**POR HACER:**
Responde con datos del texto sobre la fotografía del pilar de Cogollos:
(a) ¿Qué animales acuden a beber agua al pilar en la fotografía?
(b) ¿Detrás de qué estructura corre a esconderse el niño?
(c) ¿En qué fecha ocurrió el levantamiento de los moriscos contra los cristianos?

**TEXTO PRESENTADO:**
- - -

En esa misma evocación de la cultura tradicional ya ausente, hoy, si me lo permiten y como la semana pasada, nos trasladaremos a otra escena arquetípica de aquellos años. Una mirada a inicios de los años sesenta, del mismo autor y colección: José Romero y Archivo Histórico Provincial de Granada, que continúa retratando el ocaso de la cultura ancestral de nuestros pueblos. Una fotografía en la que, en un día gris y encapotado, un par de vacas (y uno de sus terneros) acuden mansas y confiadas a beber agua en el pilar público, en el abrevadero de la plaza. Seguramente que tras una fatigosa jornada de trabajo. La quietud de las personas de la imagen contribuye a acrecentar la normalidad del trasiego de los bueyes por las calles. Únicamente un niño, en el margen izquierdo y casi mimetizado con el paisaje, corre a esconderse detrás del aljibe de Cogollos. Una original estructura para guardar el agua –emblema de la milenaria herencia andalusí (junto a las acequias y la balsa)– que, en esta ocasión, construida por los moradores moriscos de Cogollos, en los meses previos a la Guerra de las Alpujarras, a causa de su levantamiento contra los cristianos (ocurrido en el “Día de San Juan de 1569”) precipitará su expulsión y alejamiento definitivo del solar en el que un día nacieron. Una salida obligada que, de hecho, les privará del anhelado aprovisionamiento del agua para beber por el que tanto habrían trabajado; ni siquiera lo verían entrar en funcionamiento.

- - -

**EXTRACTOS DE REGISTROS:**
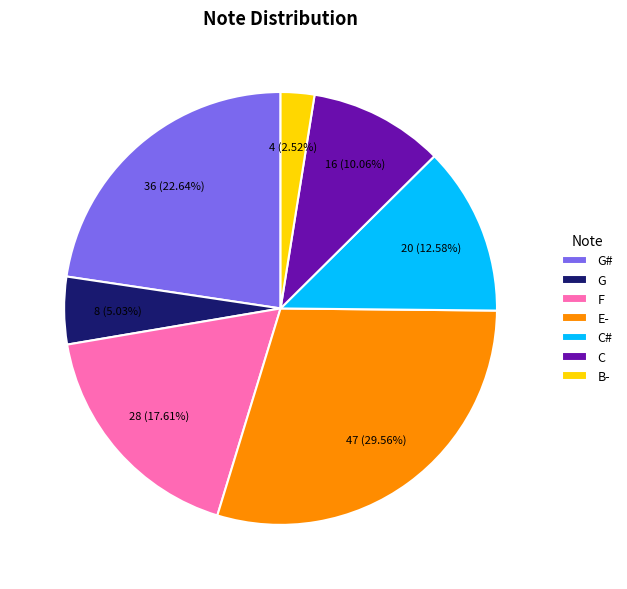

To the nearest percent, what percentage of the pie is G#?

23%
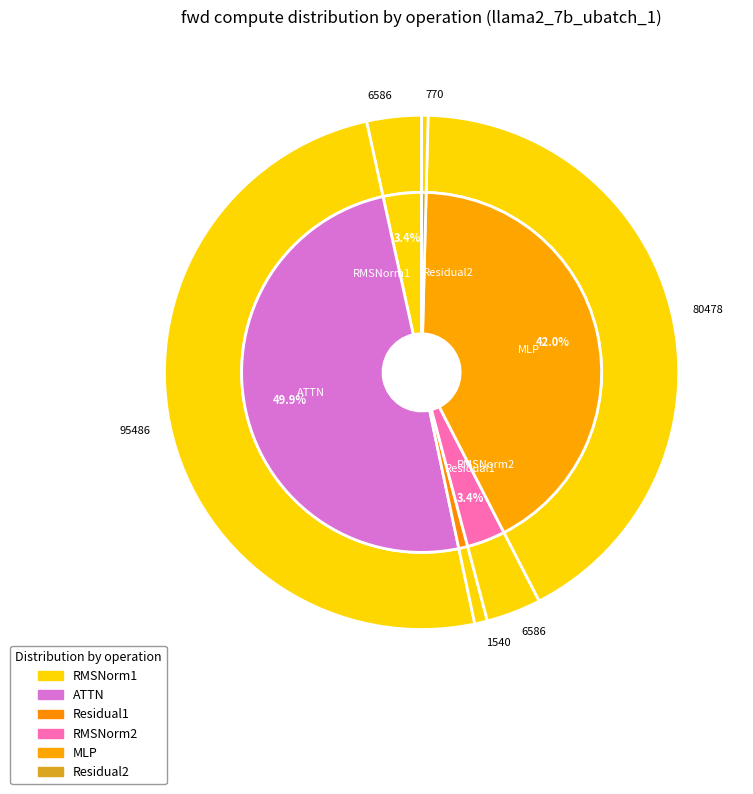

How many segments does this pie chart have?

6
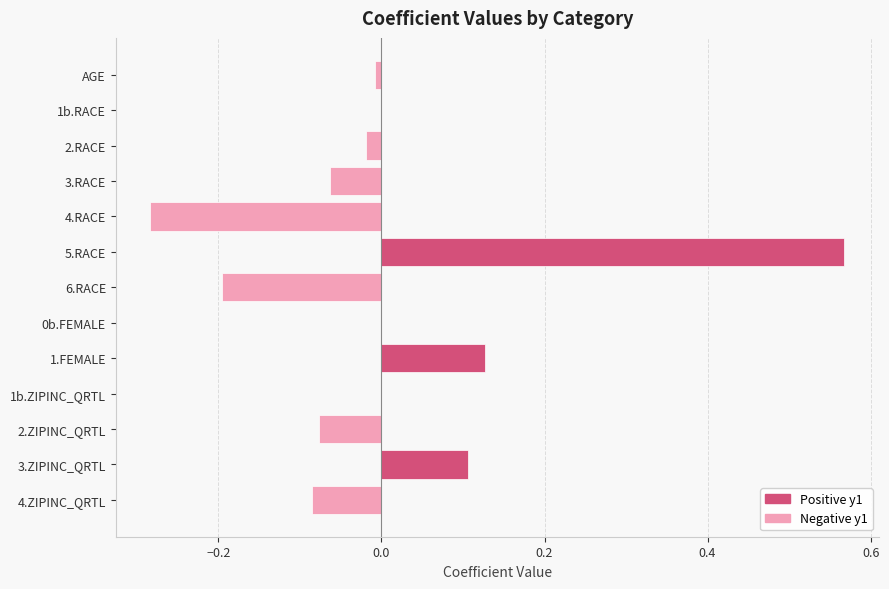

Which category has the highest value across all series?

5.RACE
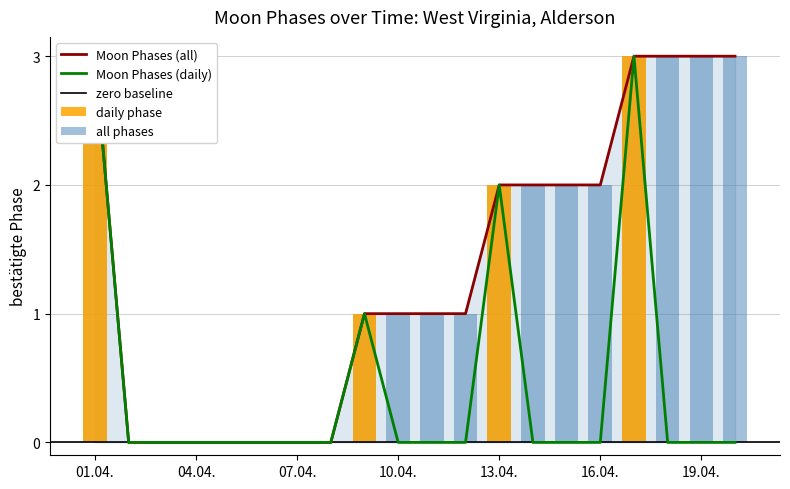

True or false: Moon Phases (all) has a value of 3 at 01.04..

True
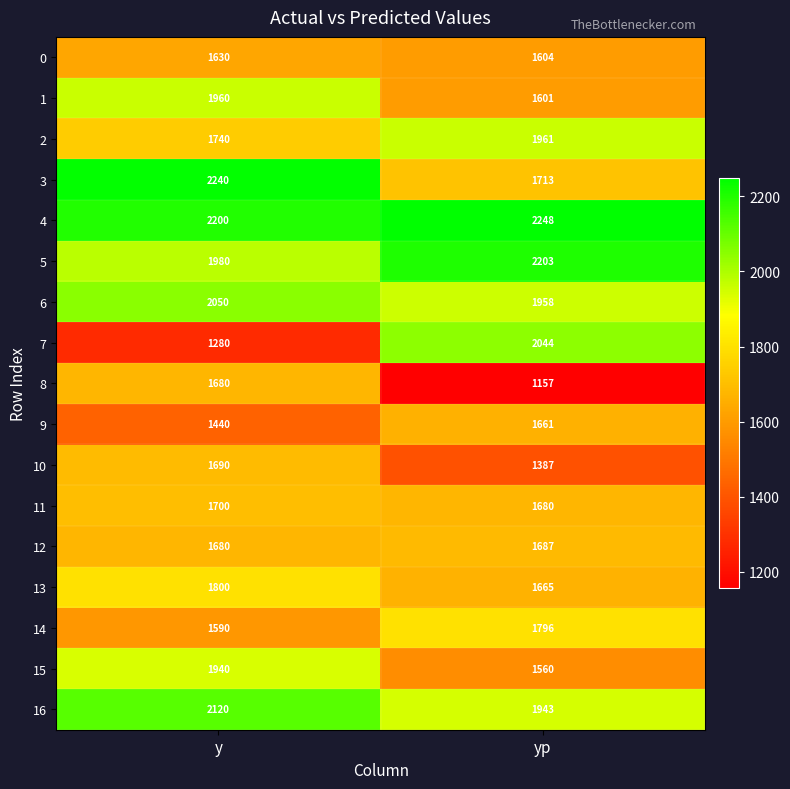

What is the sum of the 2 values at yp and y?

3701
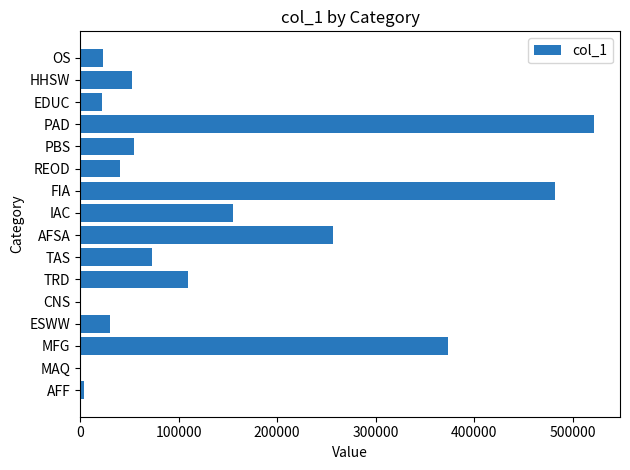

Which has a higher value, MFG or TRD?

MFG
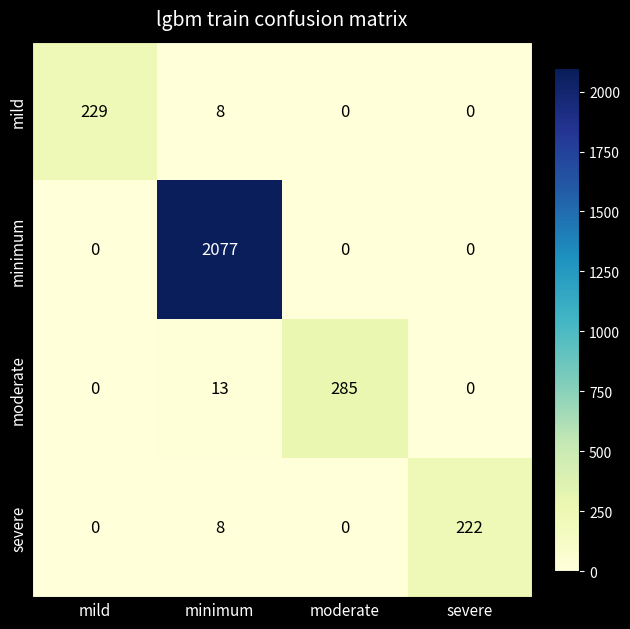

How many positive values does the severe series have?

2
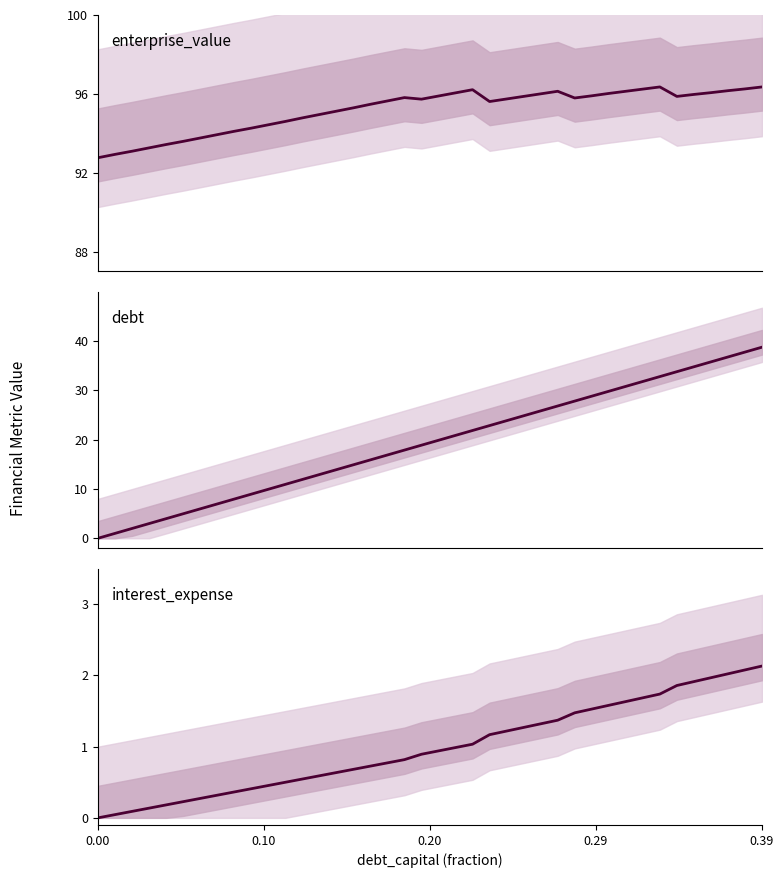

Is the value of interest_expense at 8 greater than the value of debt at 15?

No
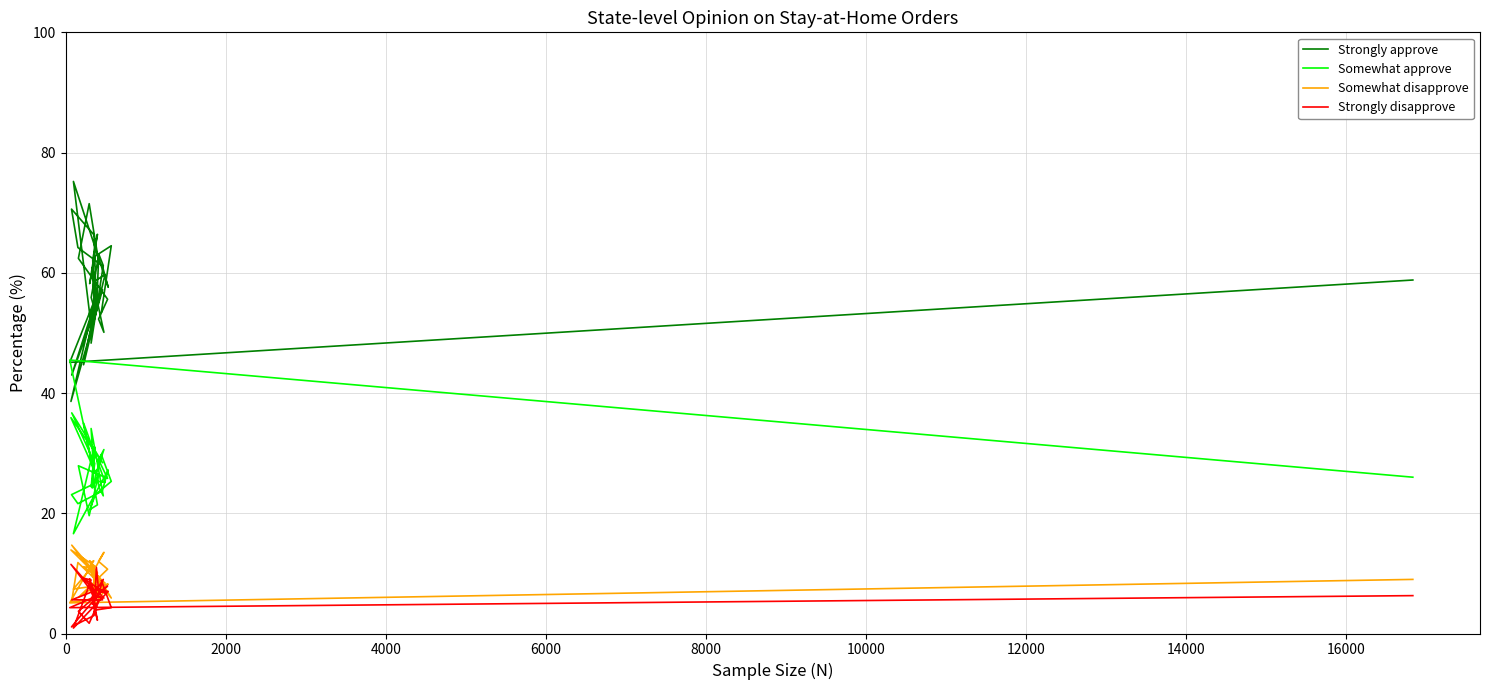

What is the sum of all Strongly disapprove values?

223.2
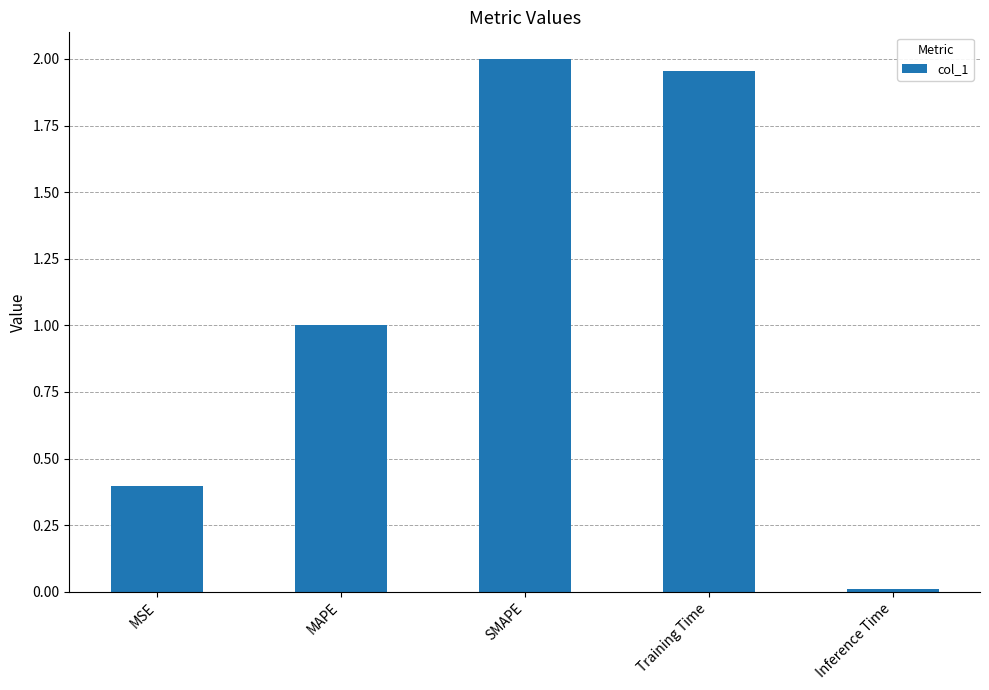

What position from the left is MAPE?

2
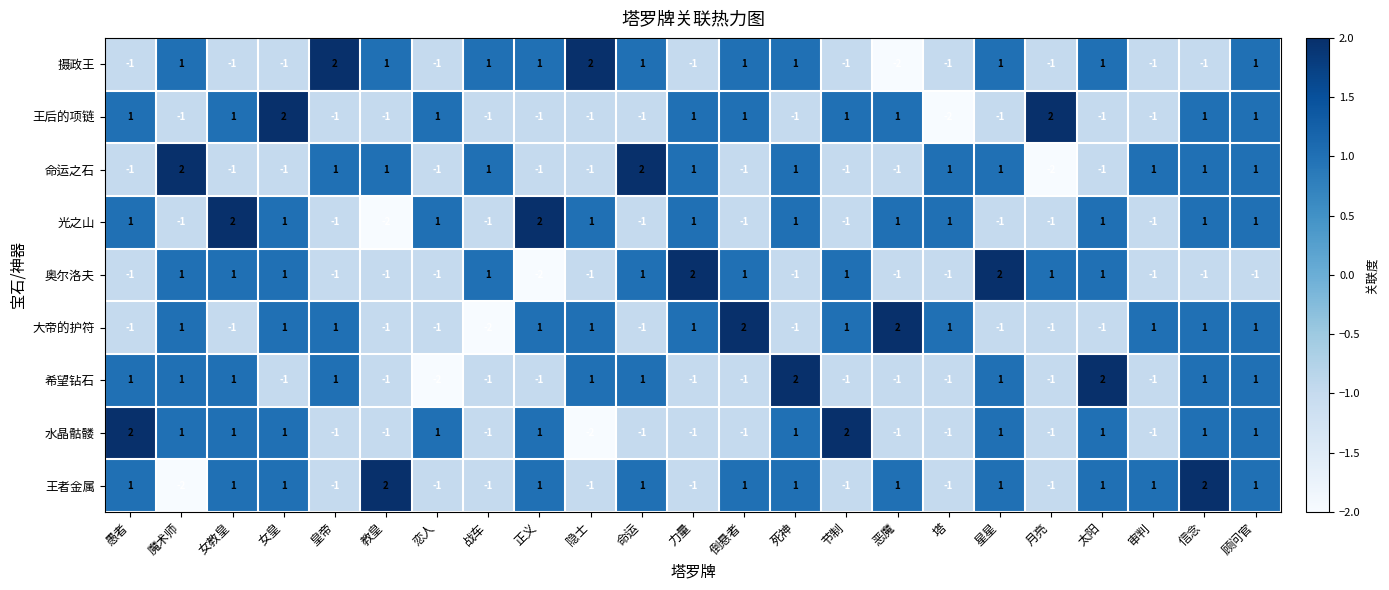

Count the 王后的项链 values in the range -1 to 1.

20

- - -

**RESPUESTA AL EJERCICIO:**
(a) Un par de vacas y uno de sus terneros.
(b) Detrás del aljibe de Cogollos.
(c) El “Día de San Juan de 1569”.